I believe that Michael Huemer’s The Problem of Political Authority is the most persuasive defense of market anarchism ever penned. And as someone attracted to market anarchism, I’m proud to recommend it as one of the most excellent representatives of this – often times wacky but always fun and insightful – sliver of the political spectrum.
And yet, I think the book has a serious flaw: it provides no account of the political authority of property rights under market anarchism. What is wanting in many libertarian political theories is the recognition that property rights are coercive and so stand in need of justification to others. Many arguments for state legitimacy begin by emphasizing the need for such justifications. I take most social contract theories (especially the classical versions) to be motivated by this problem. It is one that Huemer never seriously addresses.
As I wrote in my Rousseau post, when we make property claims, including in a market anarchist society, we demand that others refrain from interfering with our use of our (purported) justly acquired property. We typically insist on two claims: (i) that others have a moral duty to respect our property claims and (ii) that we may use coercion to deter or punish violators (and hire someone else to do so, like a private protection agency). In this way, I take it that we insist that property rights have a form of political authority that I will clarify below.
In light of this insistence, I submit the following thesis for your consideration:
If Huemer’s arguments against state political authority succeed, they also undermine the political authority of property rights under market anarchism.
If so, then both states and property institutions under market anarchy lack political authority. That’s a problem, one that gives us reason to take a generic modus tollens to Huemer’s modus ponens for anarchism, and so reject a premise of Huemer’s argument to avoid Huemer’s conclusion. I think the premise to reject is that all social contract theories of political authority fail. While I cannot prove this here, I think that contemporary “justificatory liberal” arguments for (limited) political authority succeed. And they succeed because they show that limited political authority is required in order for us to resolve, in a fair and just manner, disputes between free and equal persons that moral discourse and activity cannot solve by itself. Thus, limited political authority is a kind of benefit rather than a problem.
I. Political Authority and Property Rights
Huemer develops a clear, but deep elaboration of our intuitive understanding of political authority, understood as the authority of states. When a state has political authority, its dictates have five features: 1. Generality, 2. Particularity, 3. Content-Independence, 4. Comprehensiveness, 5. Supremacy (12-13). Briefly, a government has political authority when its dictates apply to all citizens within its territory and when its authority is not tied to the specific content of its laws or commands. Further, a government has political authority when its reach is comprehensive, permitting the regulation of a huge range of activities, and when it dictates are supreme, such that no higher human authority can countermand them.
Obviously property institutions in a market anarchist society cannot have all of these features. The authority that property rights give to persons and their representatives is not comprehensive; in fact, it is extremely restricted. For another, the authority of property institutions is not particular in the sense that it governs everyone in a territory. It is true that property institutions govern anyone using that property aside from the owner. But that’s not really what the particularity is supposed to concern.

* **Activity 1**: Reproduce word for word the part of the passage on political authority between "I believe that" and "the political spectrum.", inclusive.

* **Data shown**:
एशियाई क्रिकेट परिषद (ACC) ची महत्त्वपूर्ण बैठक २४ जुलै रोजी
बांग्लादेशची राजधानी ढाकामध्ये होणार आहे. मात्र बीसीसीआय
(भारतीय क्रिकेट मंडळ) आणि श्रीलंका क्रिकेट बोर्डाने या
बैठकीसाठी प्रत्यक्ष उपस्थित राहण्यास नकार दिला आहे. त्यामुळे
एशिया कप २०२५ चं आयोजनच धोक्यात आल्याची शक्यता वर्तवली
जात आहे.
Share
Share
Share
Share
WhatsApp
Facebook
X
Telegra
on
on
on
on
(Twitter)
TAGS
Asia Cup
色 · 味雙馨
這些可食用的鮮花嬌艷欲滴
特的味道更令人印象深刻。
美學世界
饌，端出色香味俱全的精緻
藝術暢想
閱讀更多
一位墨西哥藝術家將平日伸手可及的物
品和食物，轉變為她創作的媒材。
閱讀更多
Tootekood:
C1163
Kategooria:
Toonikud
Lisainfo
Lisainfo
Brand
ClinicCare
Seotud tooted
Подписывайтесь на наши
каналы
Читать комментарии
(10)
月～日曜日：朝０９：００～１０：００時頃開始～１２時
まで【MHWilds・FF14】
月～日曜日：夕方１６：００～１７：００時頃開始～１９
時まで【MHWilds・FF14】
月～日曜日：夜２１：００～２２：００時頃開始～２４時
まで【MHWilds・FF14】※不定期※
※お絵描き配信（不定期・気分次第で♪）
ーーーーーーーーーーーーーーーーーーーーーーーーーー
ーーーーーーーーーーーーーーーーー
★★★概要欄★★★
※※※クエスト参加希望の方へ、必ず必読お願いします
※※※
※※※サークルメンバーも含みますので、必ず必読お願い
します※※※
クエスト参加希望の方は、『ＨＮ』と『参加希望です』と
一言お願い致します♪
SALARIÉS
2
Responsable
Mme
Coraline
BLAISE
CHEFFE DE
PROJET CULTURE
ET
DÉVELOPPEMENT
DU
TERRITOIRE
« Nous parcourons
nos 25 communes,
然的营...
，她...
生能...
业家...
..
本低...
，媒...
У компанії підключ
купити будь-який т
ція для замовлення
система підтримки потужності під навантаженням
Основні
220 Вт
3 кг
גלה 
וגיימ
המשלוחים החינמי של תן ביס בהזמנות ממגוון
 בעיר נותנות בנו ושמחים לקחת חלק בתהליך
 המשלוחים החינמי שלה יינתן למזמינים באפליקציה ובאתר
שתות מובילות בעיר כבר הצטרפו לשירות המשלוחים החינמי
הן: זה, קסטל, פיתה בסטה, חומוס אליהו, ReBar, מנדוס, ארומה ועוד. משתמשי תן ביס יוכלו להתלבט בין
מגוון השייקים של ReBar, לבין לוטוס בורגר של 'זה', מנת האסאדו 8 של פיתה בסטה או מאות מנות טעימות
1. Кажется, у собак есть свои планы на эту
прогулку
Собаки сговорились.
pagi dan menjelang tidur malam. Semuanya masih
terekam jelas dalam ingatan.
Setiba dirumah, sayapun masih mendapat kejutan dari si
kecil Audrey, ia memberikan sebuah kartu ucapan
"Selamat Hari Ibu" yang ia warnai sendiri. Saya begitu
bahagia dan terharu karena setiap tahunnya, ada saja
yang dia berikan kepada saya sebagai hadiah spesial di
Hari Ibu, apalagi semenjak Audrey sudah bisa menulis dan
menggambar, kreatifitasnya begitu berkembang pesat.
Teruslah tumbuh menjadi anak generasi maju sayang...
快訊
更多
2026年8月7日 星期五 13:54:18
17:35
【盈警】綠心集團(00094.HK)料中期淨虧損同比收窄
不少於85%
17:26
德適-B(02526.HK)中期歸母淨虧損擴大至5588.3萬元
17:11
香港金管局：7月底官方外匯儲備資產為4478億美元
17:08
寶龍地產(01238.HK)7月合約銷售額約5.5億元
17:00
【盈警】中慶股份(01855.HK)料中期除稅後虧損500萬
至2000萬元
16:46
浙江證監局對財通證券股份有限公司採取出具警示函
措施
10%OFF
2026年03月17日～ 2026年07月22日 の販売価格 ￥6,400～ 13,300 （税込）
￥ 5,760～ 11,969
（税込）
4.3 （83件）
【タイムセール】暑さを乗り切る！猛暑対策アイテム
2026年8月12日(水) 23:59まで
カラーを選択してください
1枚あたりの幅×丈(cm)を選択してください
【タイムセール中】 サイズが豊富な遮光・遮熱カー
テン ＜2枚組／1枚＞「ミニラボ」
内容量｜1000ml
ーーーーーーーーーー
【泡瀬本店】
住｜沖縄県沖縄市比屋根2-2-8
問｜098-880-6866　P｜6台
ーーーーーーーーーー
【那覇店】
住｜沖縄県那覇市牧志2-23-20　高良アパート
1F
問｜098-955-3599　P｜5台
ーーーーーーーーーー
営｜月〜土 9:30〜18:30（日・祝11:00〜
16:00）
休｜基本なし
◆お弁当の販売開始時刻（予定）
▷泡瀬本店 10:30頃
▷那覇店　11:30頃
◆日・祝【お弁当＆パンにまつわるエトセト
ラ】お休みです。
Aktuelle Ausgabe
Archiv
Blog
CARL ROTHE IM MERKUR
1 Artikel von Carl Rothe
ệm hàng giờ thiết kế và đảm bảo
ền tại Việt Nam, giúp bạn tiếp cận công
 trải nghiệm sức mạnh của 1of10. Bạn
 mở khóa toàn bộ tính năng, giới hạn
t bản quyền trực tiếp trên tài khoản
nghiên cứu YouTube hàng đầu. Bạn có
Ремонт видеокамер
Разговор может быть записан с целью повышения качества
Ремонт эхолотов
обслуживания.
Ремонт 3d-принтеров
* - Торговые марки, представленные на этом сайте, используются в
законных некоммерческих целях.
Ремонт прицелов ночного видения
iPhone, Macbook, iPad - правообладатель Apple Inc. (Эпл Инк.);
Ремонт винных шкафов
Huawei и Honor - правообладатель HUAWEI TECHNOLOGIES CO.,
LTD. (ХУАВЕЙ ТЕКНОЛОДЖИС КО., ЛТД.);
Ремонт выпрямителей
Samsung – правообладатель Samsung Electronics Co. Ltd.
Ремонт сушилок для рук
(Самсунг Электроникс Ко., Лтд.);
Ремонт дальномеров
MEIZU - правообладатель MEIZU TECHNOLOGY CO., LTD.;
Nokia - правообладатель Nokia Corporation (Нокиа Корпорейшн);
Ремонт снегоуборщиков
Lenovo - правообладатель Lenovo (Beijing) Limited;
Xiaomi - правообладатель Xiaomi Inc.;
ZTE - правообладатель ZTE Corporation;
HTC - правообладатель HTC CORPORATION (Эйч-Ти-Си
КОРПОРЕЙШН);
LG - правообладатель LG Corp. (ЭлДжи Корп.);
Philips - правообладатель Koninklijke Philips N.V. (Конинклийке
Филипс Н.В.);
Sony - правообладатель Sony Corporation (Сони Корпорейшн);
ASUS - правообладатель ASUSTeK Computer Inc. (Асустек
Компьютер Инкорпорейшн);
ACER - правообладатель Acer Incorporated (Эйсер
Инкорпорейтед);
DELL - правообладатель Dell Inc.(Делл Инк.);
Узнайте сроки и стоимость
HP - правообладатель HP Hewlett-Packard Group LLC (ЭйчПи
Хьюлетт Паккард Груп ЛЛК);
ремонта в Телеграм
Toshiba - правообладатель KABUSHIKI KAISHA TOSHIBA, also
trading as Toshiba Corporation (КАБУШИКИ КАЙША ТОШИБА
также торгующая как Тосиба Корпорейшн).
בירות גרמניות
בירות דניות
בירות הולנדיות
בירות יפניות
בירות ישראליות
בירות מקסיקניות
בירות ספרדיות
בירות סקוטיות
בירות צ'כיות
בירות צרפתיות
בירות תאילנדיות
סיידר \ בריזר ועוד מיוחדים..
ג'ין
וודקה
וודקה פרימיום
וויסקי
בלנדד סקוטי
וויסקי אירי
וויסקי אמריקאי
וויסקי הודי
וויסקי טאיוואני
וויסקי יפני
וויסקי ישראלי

* **Activity 2**: Output as a JSON list of strings the lines of the entries between the first line and the line holding "pagi dan menjelang", inclusive, with one string per line and blank lines left out.

* **Response box 1**:
I believe that Michael Huemer’s The Problem of Political Authority is the most persuasive defense of market anarchism ever penned. And as someone attracted to market anarchism, I’m proud to recommend it as one of the most excellent representatives of this – often times wacky but always fun and insightful – sliver of the political spectrum.

* **Response box 2**:
[
  "एशियाई क्रिकेट परिषद (ACC) ची महत्त्वपूर्ण बैठक २४ जुलै रोजी",
  "बांग्लादेशची राजधानी ढाकामध्ये होणार आहे. मात्र बीसीसीआय",
  "(भारतीय क्रिकेट मंडळ) आणि श्रीलंका क्रिकेट बोर्डाने या",
  "बैठकीसाठी प्रत्यक्ष उपस्थित राहण्यास नकार दिला आहे. त्यामुळे",
  "एशिया कप २०२५ चं आयोजनच धोक्यात आल्याची शक्यता वर्तवली",
  "जात आहे.",
  "Share",
  "Share",
  "Share",
  "Share",
  "WhatsApp",
  "Facebook",
  "X",
  "Telegra",
  "on",
  "on",
  "on",
  "on",
  "(Twitter)",
  "TAGS",
  "Asia Cup",
  "色 · 味雙馨",
  "這些可食用的鮮花嬌艷欲滴",
  "特的味道更令人印象深刻。",
  "美學世界",
  "饌，端出色香味俱全的精緻",
  "藝術暢想",
  "閱讀更多",
  "一位墨西哥藝術家將平日伸手可及的物",
  "品和食物，轉變為她創作的媒材。",
  "閱讀更多",
  "Tootekood:",
  "C1163",
  "Kategooria:",
  "Toonikud",
  "Lisainfo",
  "Lisainfo",
  "Brand",
  "ClinicCare",
  "Seotud tooted",
  "Подписывайтесь на наши",
  "каналы",
  "Читать комментарии",
  "(10)",
  "月～日曜日：朝０９：００～１０：００時頃開始～１２時",
  "まで【MHWilds・FF14】",
  "月～日曜日：夕方１６：００～１７：００時頃開始～１９",
  "時まで【MHWilds・FF14】",
  "月～日曜日：夜２１：００～２２：００時頃開始～２４時",
  "まで【MHWilds・FF14】※不定期※",
  "※お絵描き配信（不定期・気分次第で♪）",
  "ーーーーーーーーーーーーーーーーーーーーーーーーーー",
  "ーーーーーーーーーーーーーーーーー",
  "★★★概要欄★★★",
  "※※※クエスト参加希望の方へ、必ず必読お願いします",
  "※※※",
  "※※※サークルメンバーも含みますので、必ず必読お願い",
  "します※※※",
  "クエスト参加希望の方は、『ＨＮ』と『参加希望です』と",
  "一言お願い致します♪",
  "SALARIÉS",
  "2",
  "Responsable",
  "Mme",
  "Coraline",
  "BLAISE",
  "CHEFFE DE",
  "PROJET CULTURE",
  "ET",
  "DÉVELOPPEMENT",
  "DU",
  "TERRITOIRE",
  "« Nous parcourons",
  "nos 25 communes,",
  "然的营...",
  "，她...",
  "生能...",
  "业家...",
  "..",
  "本低...",
  "，媒...",
  "У компанії підключ",
  "купити будь-який т",
  "ція для замовлення",
  "система підтримки потужності під навантаженням",
  "Основні",
  "220 Вт",
  "3 кг",
  "גלה ",
  "וגיימ",
  "המשלוחים החינמי של תן ביס בהזמנות ממגוון",
  " בעיר נותנות בנו ושמחים לקחת חלק בתהליך",
  " המשלוחים החינמי שלה יינתן למזמינים באפליקציה ובאתר",
  "שתות מובילות בעיר כבר הצטרפו לשירות המשלוחים החינמי",
  "הן: זה, קסטל, פיתה בסטה, חומוס אליהו, ReBar, מנדוס, ארומה ועוד. משתמשי תן ביס יוכלו להתלבט בין",
  "מגוון השייקים של ReBar, לבין לוטוס בורגר של 'זה', מנת האסאדו 8 של פיתה בסטה או מאות מנות טעימות",
  "1. Кажется, у собак есть свои планы на эту",
  "прогулку",
  "Собаки сговорились.",
  "pagi dan menjelang tidur malam. Semuanya masih"
]